With the opening of the Dominion Cove Point LNG LP facility in Maryland, liquefied natural gas imports will double this year, becoming about 5% of total U.S. natural gas supply if fully utilized, according to a report by Lehman Brothers analysts.

Analyst Thomas Driscoll estimated in his LNG report that the opening of the facility, owned and operated by Dominion Resources, will bring Lower 48 liquefied natural gas regasification capacity to about 3 Bcf/d in the last six months of 2003, or about 5% of U.S. supply. The facility received authorization to begin service earlier this month (see Daily GPI, Aug. 19).

“The dual effects of increased LNG imports and falling natural gas production will increase LNG’s share,” said Driscoll, which he estimates will average 1.4 Bcf/d. “We are increasing our 2003 estimate for U.S. LNG imports from 1.3 Bcf/d…as a result of stronger than expected Q2 results and anticipated strong LNG imports to the Cove Point terminal.”

Cove Point and the Trunkline LNG facility in Lake Charles, LA “are the only two existing terminals which have the capability to accept ‘wet gas’…This capability…provides the flexibility to receive gas from different supply resources,” he said.
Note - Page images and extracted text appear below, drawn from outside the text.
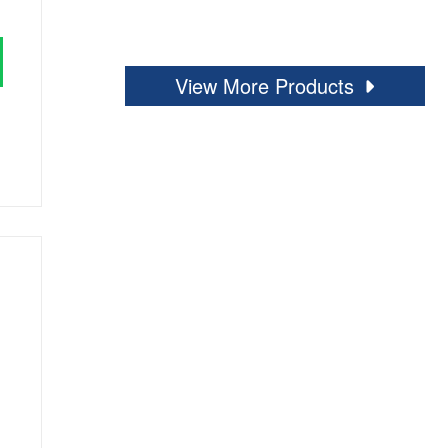
View More Products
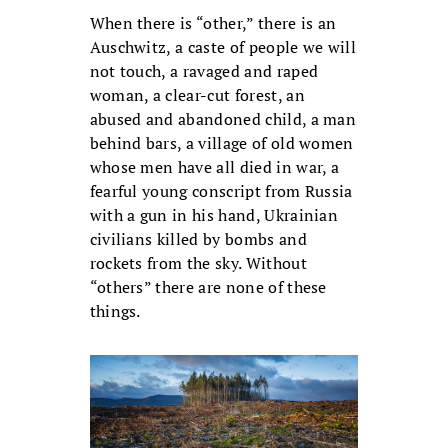
When there is “other,” there is an
Auschwitz, a caste of people we will
not touch, a ravaged and raped
woman, a clear-cut forest, an
abused and abandoned child, a man
behind bars, a village of old women
whose men have all died in war, a
fearful young conscript from Russia
with a gun in his hand, Ukrainian
civilians killed by bombs and
rockets from the sky. Without
“others” there are none of these
things.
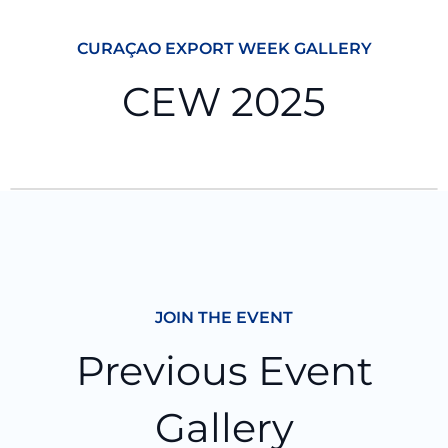
CURAÇAO EXPORT WEEK GALLERY
CEW 2025
JOIN THE EVENT
Previous Event
Gallery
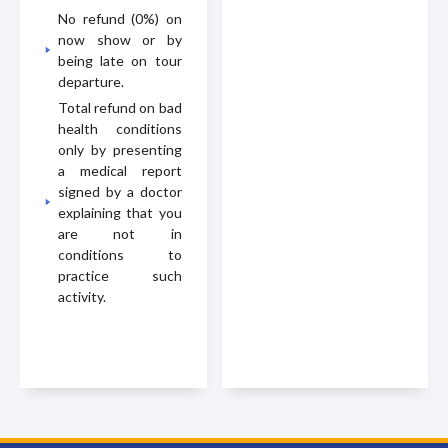
No refund (0%) on
now show or by
being late on tour
departure.
Total refund on bad
health conditions
only by presenting
a medical report
signed by a doctor
explaining that you
are not in
conditions to
practice such
activity.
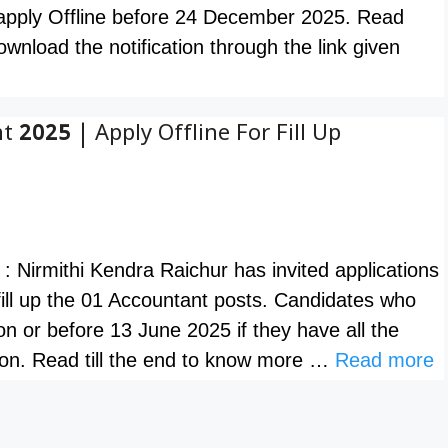
 apply Offline before 24 December 2025. Read
nload the notification through the link given
 2025 | Apply Offline For Fill Up
: Nirmithi Kendra Raichur has invited applications
 fill up the 01 Accountant posts. Candidates who
on or before 13 June 2025 if they have all the
ation. Read till the end to know more …
Read more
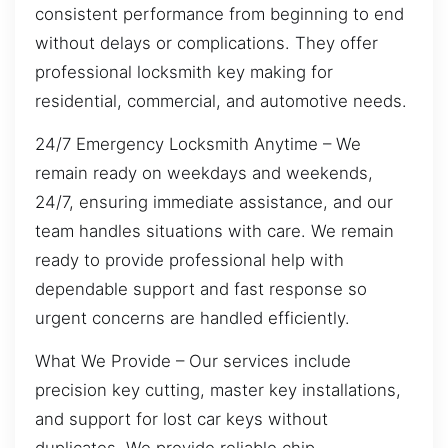
consistent performance from beginning to end
without delays or complications. They offer
professional locksmith key making for
residential, commercial, and automotive needs.
24/7 Emergency Locksmith Anytime – We
remain ready on weekdays and weekends,
24/7, ensuring immediate assistance, and our
team handles situations with care. We remain
ready to provide professional help with
dependable support and fast response so
urgent concerns are handled efficiently.
What We Provide – Our services include
precision key cutting, master key installations,
and support for lost car keys without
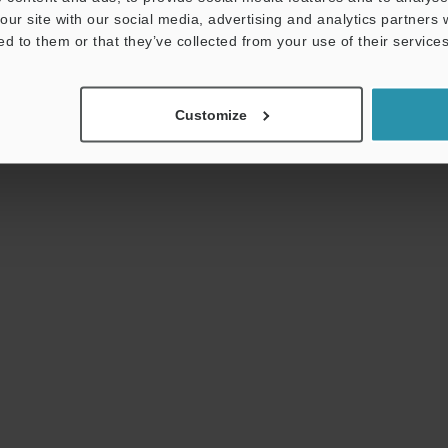
ensuring the longevity and proper operations of
our site with our social media, advertising and analytics partners
equipment and rotary machines.
ed to them or that they’ve collected from your use of their services
Customize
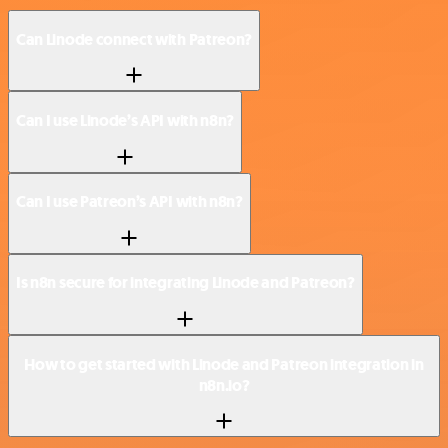
Can Linode connect with Patreon?
Can I use Linode’s API with n8n?
Can I use Patreon’s API with n8n?
Is n8n secure for integrating Linode and Patreon?
How to get started with Linode and Patreon integration in
n8n.io?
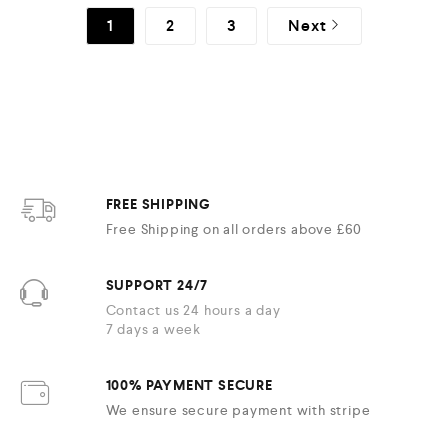
1
2
3
Next
FREE SHIPPING
Free Shipping on all orders above £60
SUPPORT 24/7
Contact us 24 hours a day
7 days a week
100% PAYMENT SECURE
We ensure secure payment with stripe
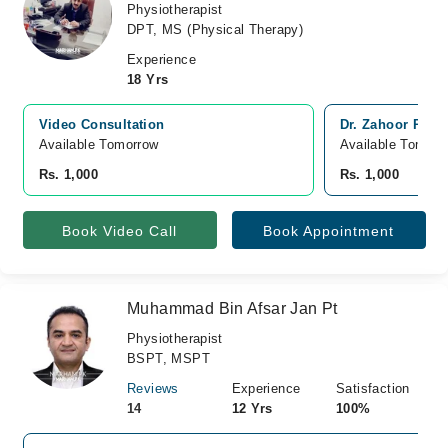
Physiotherapist
DPT, MS (Physical Therapy)
Experience
18 Yrs
Video Consultation
Dr. Zahoor Phys
Available Tomorrow 
Available Tomorr
Rs. 1,000
Rs. 1,000
Book Video Call
Book Appointment
Muhammad Bin Afsar Jan Pt
Physiotherapist
BSPT, MSPT
Reviews
Experience
Satisfaction
14
12 Yrs
100%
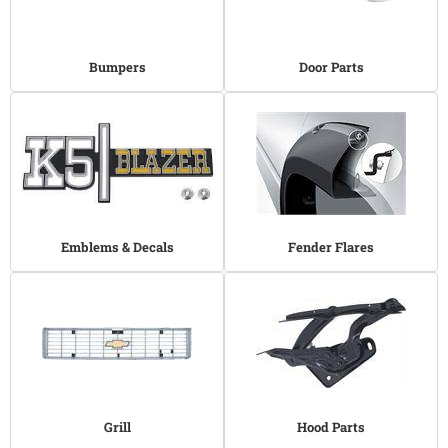
Bumpers
Door Parts
Emblems & Decals
Fender Flares
Grill
Hood Parts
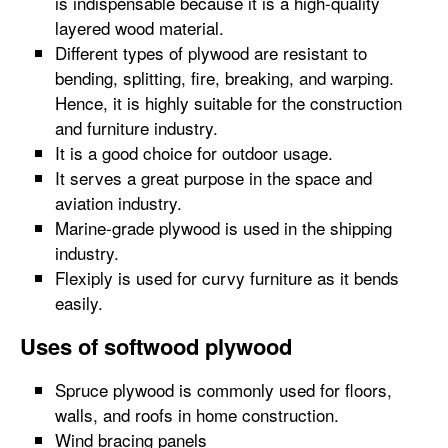
is indispensable because it is a high-quality
layered wood material.
Different types of plywood are resistant to
bending, splitting, fire, breaking, and warping.
Hence, it is highly suitable for the construction
and furniture industry.
It is a good choice for outdoor usage.
It serves a great purpose in the space and
aviation industry.
Marine-grade plywood is used in the shipping
industry.
Flexiply is used for curvy furniture as it bends
easily.
Uses of softwood plywood
Spruce plywood is commonly used for floors,
walls, and roofs in home construction.
Wind bracing panels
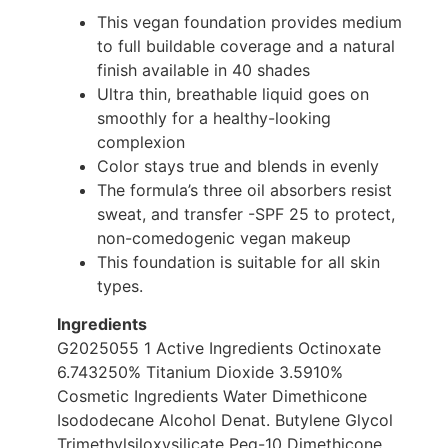
This vegan foundation provides medium
to full buildable coverage and a natural
finish available in 40 shades
Ultra thin, breathable liquid goes on
smoothly for a healthy-looking
complexion
Color stays true and blends in evenly
The formula’s three oil absorbers resist
sweat, and transfer -SPF 25 to protect,
non-comedogenic vegan makeup
This foundation is suitable for all skin
types.
Ingredients
G2025055 1 Active Ingredients Octinoxate
6.743250% Titanium Dioxide 3.5910%
Cosmetic Ingredients Water Dimethicone
Isododecane Alcohol Denat. Butylene Glycol
Trimethylsiloxysilicate Peg-10 Dimethicone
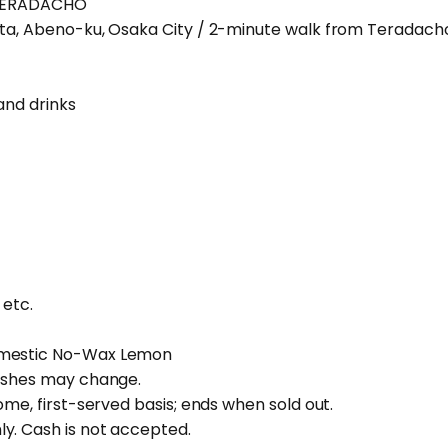
 TERADACHO
ita, Abeno-ku, Osaka City / 2-minute walk from Teradacho
and drinks
 etc.
omestic No-Wax Lemon
dishes may change.
ome, first-served basis; ends when sold out.
y. Cash is not accepted.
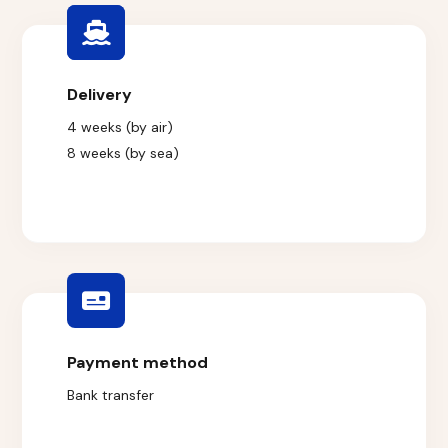
Delivery
4 weeks (by air)
8 weeks (by sea)
Payment method
Bank transfer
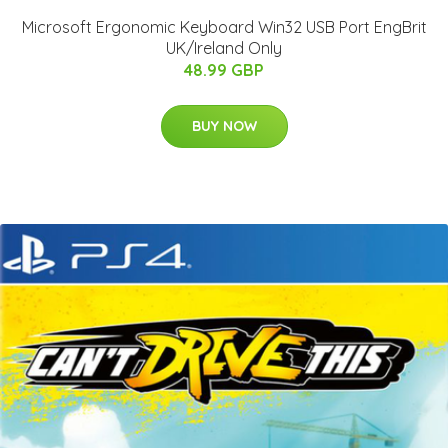
Microsoft Ergonomic Keyboard Win32 USB Port EngBrit
UK/Ireland Only
48.99 GBP
BUY NOW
Up to now, wet gas from the Middle East, Asia and Africa have been shipped to the Lake Charles facility.

BP, Royal Dutch/Shell Group, Statoil and Dominion currently hold capacity rights to 250 MMcf/d of the peak daily send out capacity at Cove Point, noted Driscoll. There are no long-term gas supply contracts until 2006, “but each of the capacity holders could either sublet their capacity rights or import spot cargoes” from additional countries not serving the U.S. LNG market, he said.